Be fair to poor and cut public sector
By Nicholas Scott, Guest Columnist
In response to the global economic crisis and our deplorable fiscal condition, both the Jamaica Labour Party (JLP) and People's National Party (PNP) governments have taken unprecedented decisions.
The JLP, often accused of pandering to wealthy business interests, unilaterally rewrote thousands of contracts with its creditors. In so doing, it lowered the amount of money earned by the most powerful moneyed interests in the country.
The PNP, often accused of populism, recently introduced taxes that increased the amount of money that poor Jamaicans have to pay on a range of items, with no increases in the social safety net.
I cite these examples not to accuse either party of hypocrisy but to demonstrate the great lengths to which both parties have gone, even against the interests of their base, to meet Jamaica's massive fiscal challenges.
Remarkably, despite these great sacrifices, one group is unscathed: public-sector workers. While tens of millions of workers have lost their jobs internationally, and tens of thousands of private-sector workers have lost their jobs locally - not one public-sector worker has been sent home. Instead, aggregate compensation, which includes salaries and pensions, has increased, even during the worst global recession in 80 years! This is patently unfair.
We simply cannot afford the public sector we now have. The public-sector wage bill is 11 per cent of GDP. Pensions paid to current retirees are another two per cent of GDP. Together, about one-seventh of our economy is spent annually in providing compensation to public-sector workers.
The public-sector workforce, on the other hand, makes up only 130,000 people, or just 1/20th of our population. In light of the sacrifices we've made, tearing up contracts and making poor people pay more for beef patties, it's just not fair to continue to give five per cent of our population 13 per cent of our economy each year.
Massive inequity
"They are never going to do that." That is the refrain I hear from political and private-sector leaders when I point out this massive inequity. Virtually none argue that the status quo is acceptable. Rather, the consensus is that it's politically impossible to take on public-sector workers. The political calculus of continuing to hurt 2.47 million people, most of them poor, to help 130,000 people, most of them firmly middle class, should not be compelling in a democracy.
This is particularly true when such a democracy is led by a popular leader, with a super majority in Parliament and the unquestioned support of the poor; a leader who can blame it all on her predecessors and the International Monetary Fund a full five years before the next election. If such a leader can't outflank the public sector to deliver relief to the poor under such circumstances, who can?
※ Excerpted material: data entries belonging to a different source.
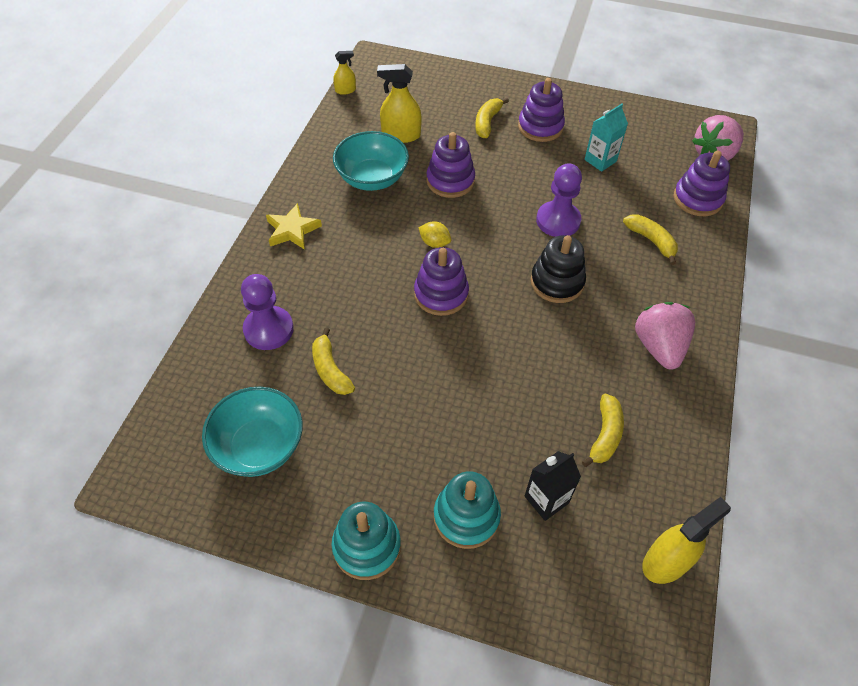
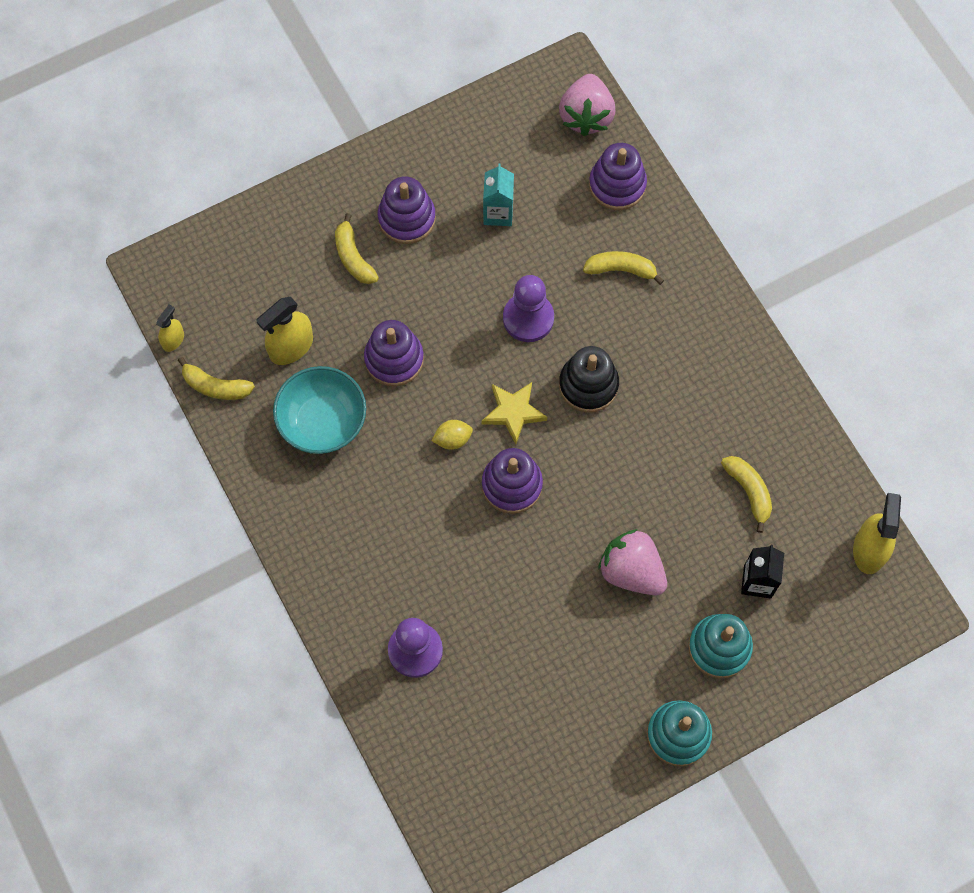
camera: 45 degrees left, 15 degrees up
turquoise bowl [202,386,303,477] -> none
yellow star [266,203,322,250] -> yellow star moved to [482,382,547,444]
yellow banana [312,327,355,395] -> yellow banana moved to [178,357,255,400]
pink strawberry [635,302,695,370] -> pink strawberry moved to [598,529,667,596]

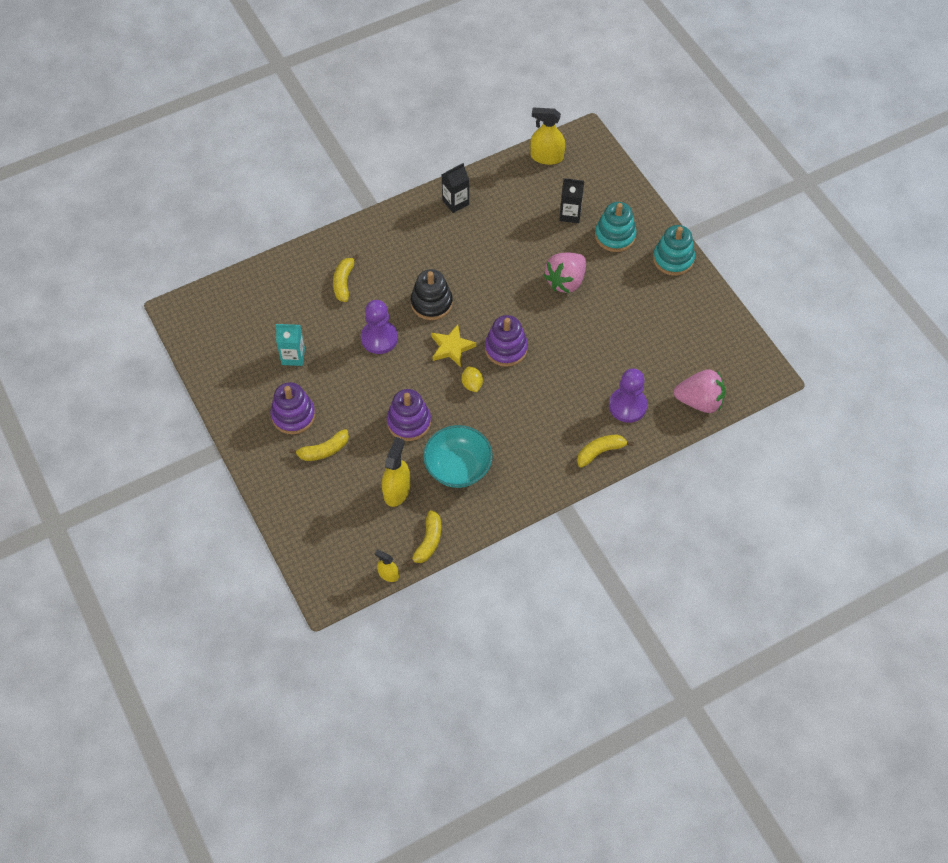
camera: 90 degrees left, 10 degrees down
yellow spray bottle [256,297,313,365] -> yellow spray bottle turned 120 degrees counterclockwise [382,437,410,507]
pink strawberry [559,74,615,136] -> pink strawberry moved to [673,369,725,413]
purple stacking toy [589,143,647,210] -> none
yellow banana [721,456,772,533] -> yellow banana moved to [577,434,634,468]
none -> black carton [442,163,469,213]

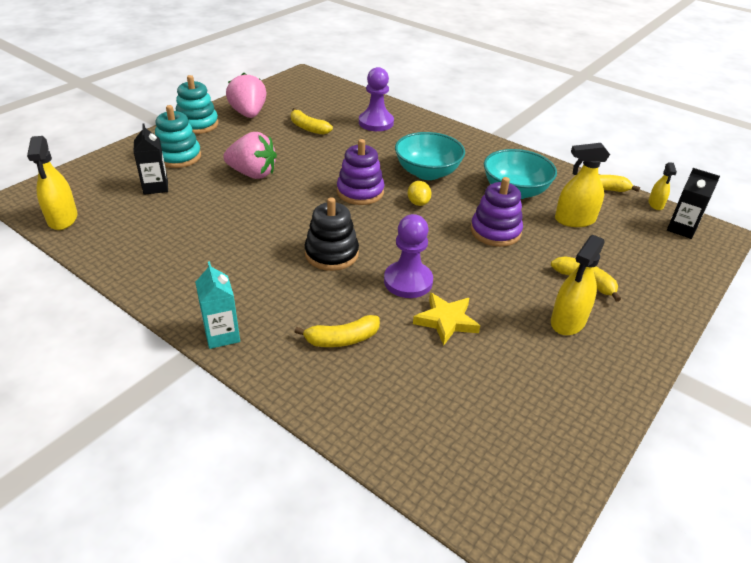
camera: 115 degrees left, 20 degrees down
purple stacking toy [270,382,315,434] -> yellow spray bottle [551,235,605,335]
turquoise carton [276,324,305,366] -> turquoise carton moved to [195,261,240,349]
yellow star [431,324,476,367] -> yellow star moved to [413,292,480,346]
black carton [442,163,469,213] -> black carton moved to [667,168,720,239]
yellow lemon [462,366,483,392] -> yellow lemon turned 60 degrees counterclockwise [408,181,432,206]
yellow banana [577,434,634,468] -> yellow banana moved to [291,108,333,135]
pink strawberry [673,369,725,413] -> pink strawberry moved to [226,73,267,118]
none -> turquoise bowl [395,132,465,180]

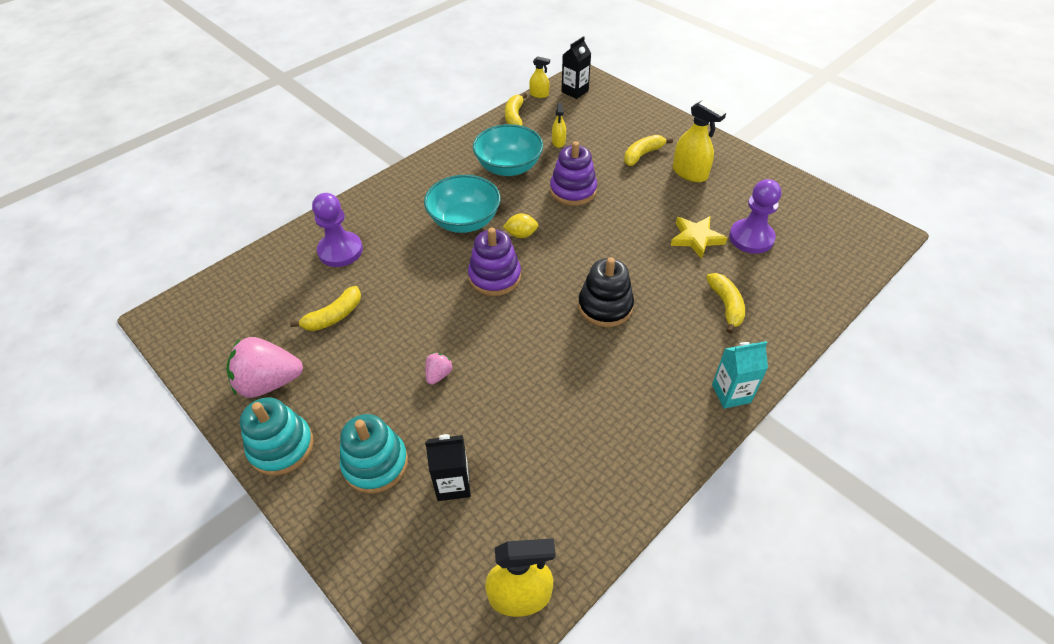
camera: 80 degrees left, 10 degrees up
pink strawberry [223,132,277,179] -> pink strawberry [425,353,453,385], size x0.47
purple pawn [384,214,433,298] -> purple pawn moved to [729,179,781,254]
yellow spray bottle [555,143,610,227] -> yellow spray bottle [552,103,566,148], size x0.57

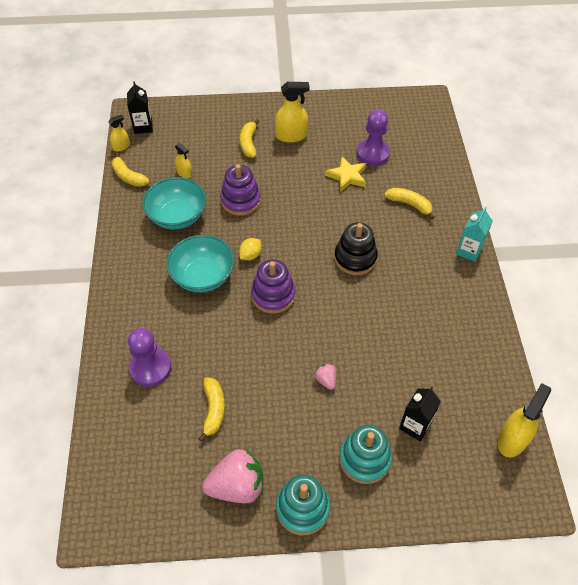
camera: 50 degrees left, 5 degrees up
pink strawberry [226,337,303,398] -> pink strawberry turned 135 degrees counterclockwise [202,449,263,503]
Continuing to provide de facto employment insurance to the public sector at the expense of the masses can only be a smart political decision if we concede that we have a system in which a minority is able to use special access to get their way, even at the expense of the greater good.
The press and civil society would not tolerate this if that minority was the business community. Our society should not, and cannot, tolerate it now when that minority is the public sector.
Most public-sector workers are decent hard-working people. My father-in-law is one of them. On a case-by-case basis, it's hard to argue that they are compensated too much for the work they perform. Nevertheless, the costs of the entire system are gargantuan and unaffordable. Given our fiscal constraints, any decision will be extremely painful.
That said, before we impose more taxes on the most vulnerable among us or inch towards the precipice of default, let us simply impose on the public sector the same terms and conditions of employment as the rest of us.